I traded the plastic razor for the double-sided pumice stone and scrubbed at my heels. Running my fingers over them, I made a face at the continued roughness and brightened when I saw the foot scrub. Scooping the sand-like substance out with three fingers, I settled one foot on my opposite knee and smoothed the scrubby stuff into my skin. I wiggled my toes and thought of standing at the ocean, feeling the water rush to and fro as the sand buffed away the dead skin on my feet. Between the smooth side of the stone and the sand that clung to my feet, I was able to achieve satisfactory results on both sides.
Less ideal was the feeling of sitting in sand a moment later, but I toughed it out and washed my back with the brush I remembered to grab pre-bath. Making a mental note to finish washing before getting the water all gritty next time, I began to drain the tub while scooting away from the faucet until the newly pouring water warmed again. When it did, I found the cup and rinsed the conditioner from my perfectly soft hair and the suds from the rest of my body.

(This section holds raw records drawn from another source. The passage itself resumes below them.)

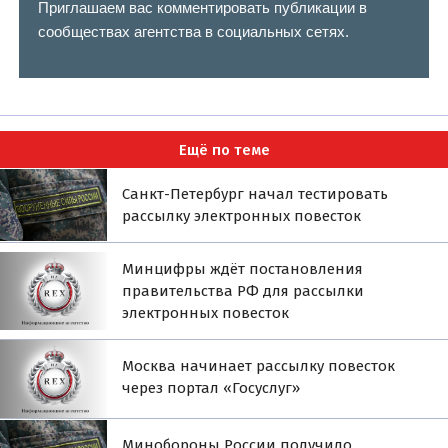
Приглашаем вас комментировать публикации в
сообществах агентства в социальных сетях.
Ещё по теме
Санкт-Петербург начал тестировать
рассылку электронных повесток
Минцифры ждёт постановления
правительства РФ для рассылки
электронных повесток
Москва начинает рассылку повесток
через портал «Госуслуг»
Минобороны России получило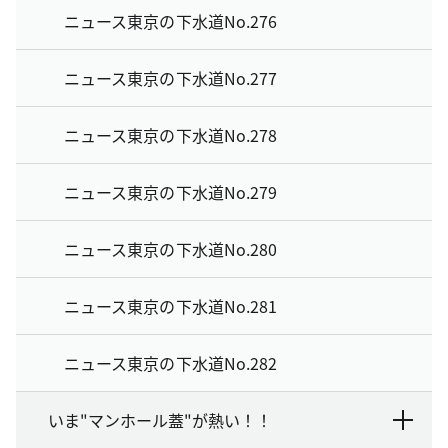
ニュース東京の下水道No.276
ニュース東京の下水道No.277
ニュース東京の下水道No.278
ニュース東京の下水道No.279
ニュース東京の下水道No.280
ニュース東京の下水道No.281
ニュース東京の下水道No.282
いま"マンホール蓋"が熱い！！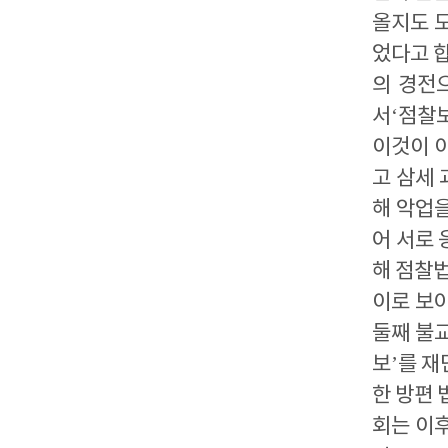
올지도 
었다고 
의 경전
서
‘
점찰
이것이 
고 삼세
해 악업
어 서로
해 점찰
이로 보
둘째
불교
보
’
를 재
한 방편 
회는 이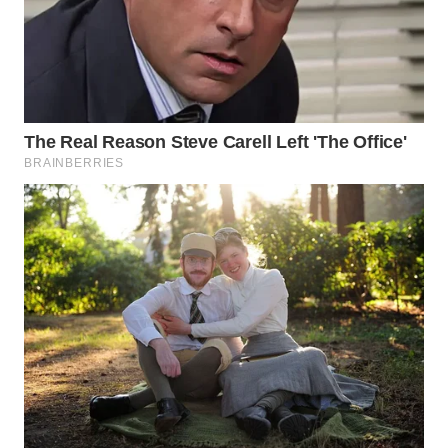
WN
TAPANULI
TENGAH
WN DELI
SERDANG
WN
TEBING
TINGGI
WN
PAKPAK
WN
KARAWANG
WN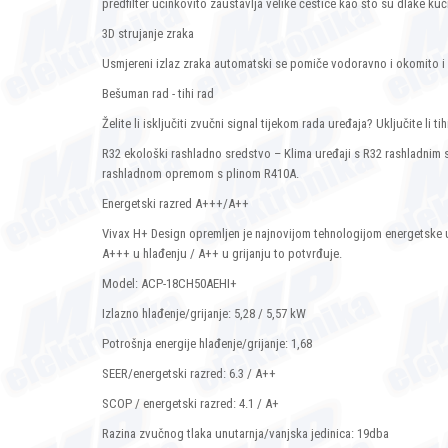
predfilter učinkovito zaustavlja velike čestice kao što su dlake kuć
3D strujanje zraka
Usmjereni izlaz zraka automatski se pomiče vodoravno i okomito i 
Bešuman rad - tihi rad
Želite li isključiti zvučni signal tijekom rada uređaja? Uključite li t
R32 ekološki rashladno sredstvo – Klima uređaji s R32 rashladnim
rashladnom opremom s plinom R410A.
Energetski razred A+++/A++
Vivax H+ Design opremljen je najnovijom tehnologijom energetske u
A+++ u hlađenju / A++ u grijanju to potvrđuje.
Model: ACP-18CH50AEHI+
Izlazno hlađenje/grijanje: 5,28 / 5,57 kW
Potrošnja energije hlađenje/grijanje: 1,68
SEER/energetski razred: 6.3 / A++
SCOP / energetski razred: 4.1 / A+
Razina zvučnog tlaka unutarnja/vanjska jedinica: 19dba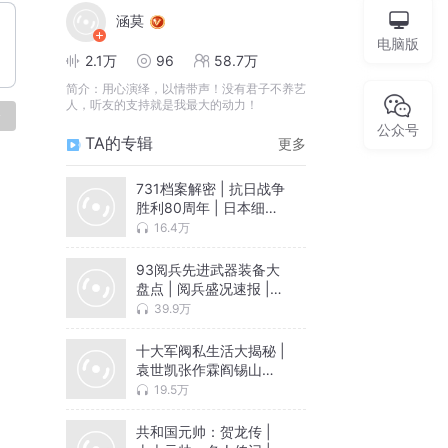
涵莫
电脑版
2.1万
96
58.7万
简介：
用心演绎，以情带声！没有君子不养艺
人，听友的支持就是我最大的动力！
论
公众号
TA的专辑
更多
731档案解密 | 抗日战争
胜利80周年 | 日本细菌
部队的罪恶
16.4万
93阅兵先进武器装备大
盘点 | 阅兵盛况速报 |
纪念抗日战争胜利80周
39.9万
年大阅兵
十大军阀私生活大揭秘 |
袁世凯张作霖阎锡山胡
宗南张宗昌
19.5万
共和国元帅：贺龙传 |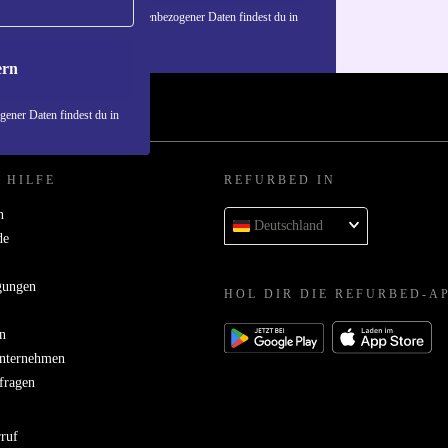
n über die Verwendung personenbezogener Daten findest du in
nschutzerklärung
.
ern
ener Daten findest du in
 HILFE
REFURBED IN
n
Deutschland
de
gungen
HOL DIR DIE REFURBED-A
n
Unternehmen
bfragen
rruf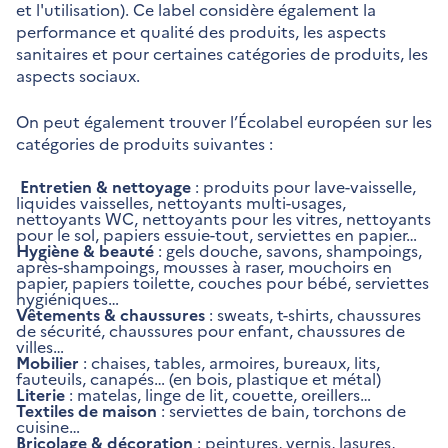
et l'utilisation). Ce label considère également la
performance et qualité des produits, les aspects
sanitaires et pour certaines catégories de produits, les
aspects sociaux.
On peut également trouver l’Écolabel européen sur les
catégories de produits suivantes :
Entretien & nettoyage
: produits pour lave-vaisselle,
liquides vaisselles, nettoyants multi-usages,
nettoyants WC, nettoyants pour les vitres, nettoyants
pour le sol, papiers essuie-tout, serviettes en papier…
Hygiène & beauté
: gels douche, savons, shampoings,
après-shampoings, mousses à raser, mouchoirs en
papier, papiers toilette, couches pour bébé, serviettes
hygiéniques…
Vêtements & chaussures
: sweats, t-shirts, chaussures
de sécurité, chaussures pour enfant, chaussures de
villes…
Mobilier
: chaises, tables, armoires, bureaux, lits,
fauteuils, canapés… (en bois, plastique et métal)
Literie
: matelas, linge de lit, couette, oreillers…
Textiles de maison
: serviettes de bain, torchons de
cuisine…
Bricolage & décoration
: peintures, vernis, lasures,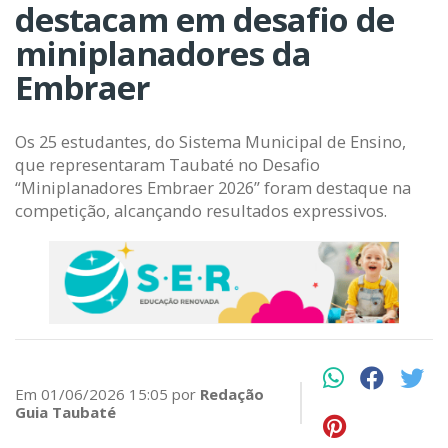
destacam em desafio de
miniplanadores da
Embraer
Os 25 estudantes, do Sistema Municipal de Ensino,
que representaram Taubaté no Desafio
“Miniplanadores Embraer 2026” foram destaque na
competição, alcançando resultados expressivos.
Em 01/06/2026 15:05 por
Redação
Guia Taubaté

Standing, the room very dark save the flicking candlelight in one corner, I finished rinsing my legs and glanced into the mirror across the room. Silhouetted against the slightest light coming through the window as I wrung the water from the hair hanging halfway down my back, I smiled when I realized I felt pretty. Blinking at the novelty of such a thought, I stared for another moment at the indistinct shape in the mirror as I brushed my hair and tugged a towel around myself before stepping from the tub.
In terms of appreciating moments, I decided as I moved back toward reality and all the worries and pressures and problems within it while smoothing on lotion that matched the scent of the shower gel, it doesn’t get much better than that. When awareness focuses on the current moment and sensations and everything else drifts away. So I think I’m getting it - this bathtime relaxation ritual. Given that, I also think I’ll stop writing about it.
4 comments:
Sounds like progress to me. I think the most important part was thinking of nothing. If you can achieve that anywhere you are doing a good thing. However I do recommend you buy some bath products to keep in the house for the next occasion.
Good job.
So I think I’m getting it - this bathtime relaxation ritual.
Magnificent.
Given that, I also think I’ll stop writing about it.
Noooooo!!!
I have never enough of your bath posts. I've never been able to really relax in a bath (there's always some bits that are out of the water getting cold), but reading what you write about it makes me feel like I'm sharing the experience.
(Hmm, no, not like if I was sharing the bath with you. Like if I was having the bath instead of you. That's better.)
Regarding the conditioner, it surprised me to see that in the US the bottle doesn't say to let it stay for a bit before rinsing. In France they always tell you to leave it for 5 minutes (it sounds a bit threatening, as if your hair might fall if you don't leave it exactly 5 minutes), and I'm comparing bottles of similar brands here... That doesn't say who's right, though. Maybe it just reflects on what the customers want to hear.
Brigindo:
Stock up on bath products - consider it done. :)
PP:
Magnificent is a good word - I should use that more. It's very debatable as to whether or not I should write more bath posts.
Citronella:
Beautiful comment - thank you. And I knew I was right about the conditioner! I did read that somewhere!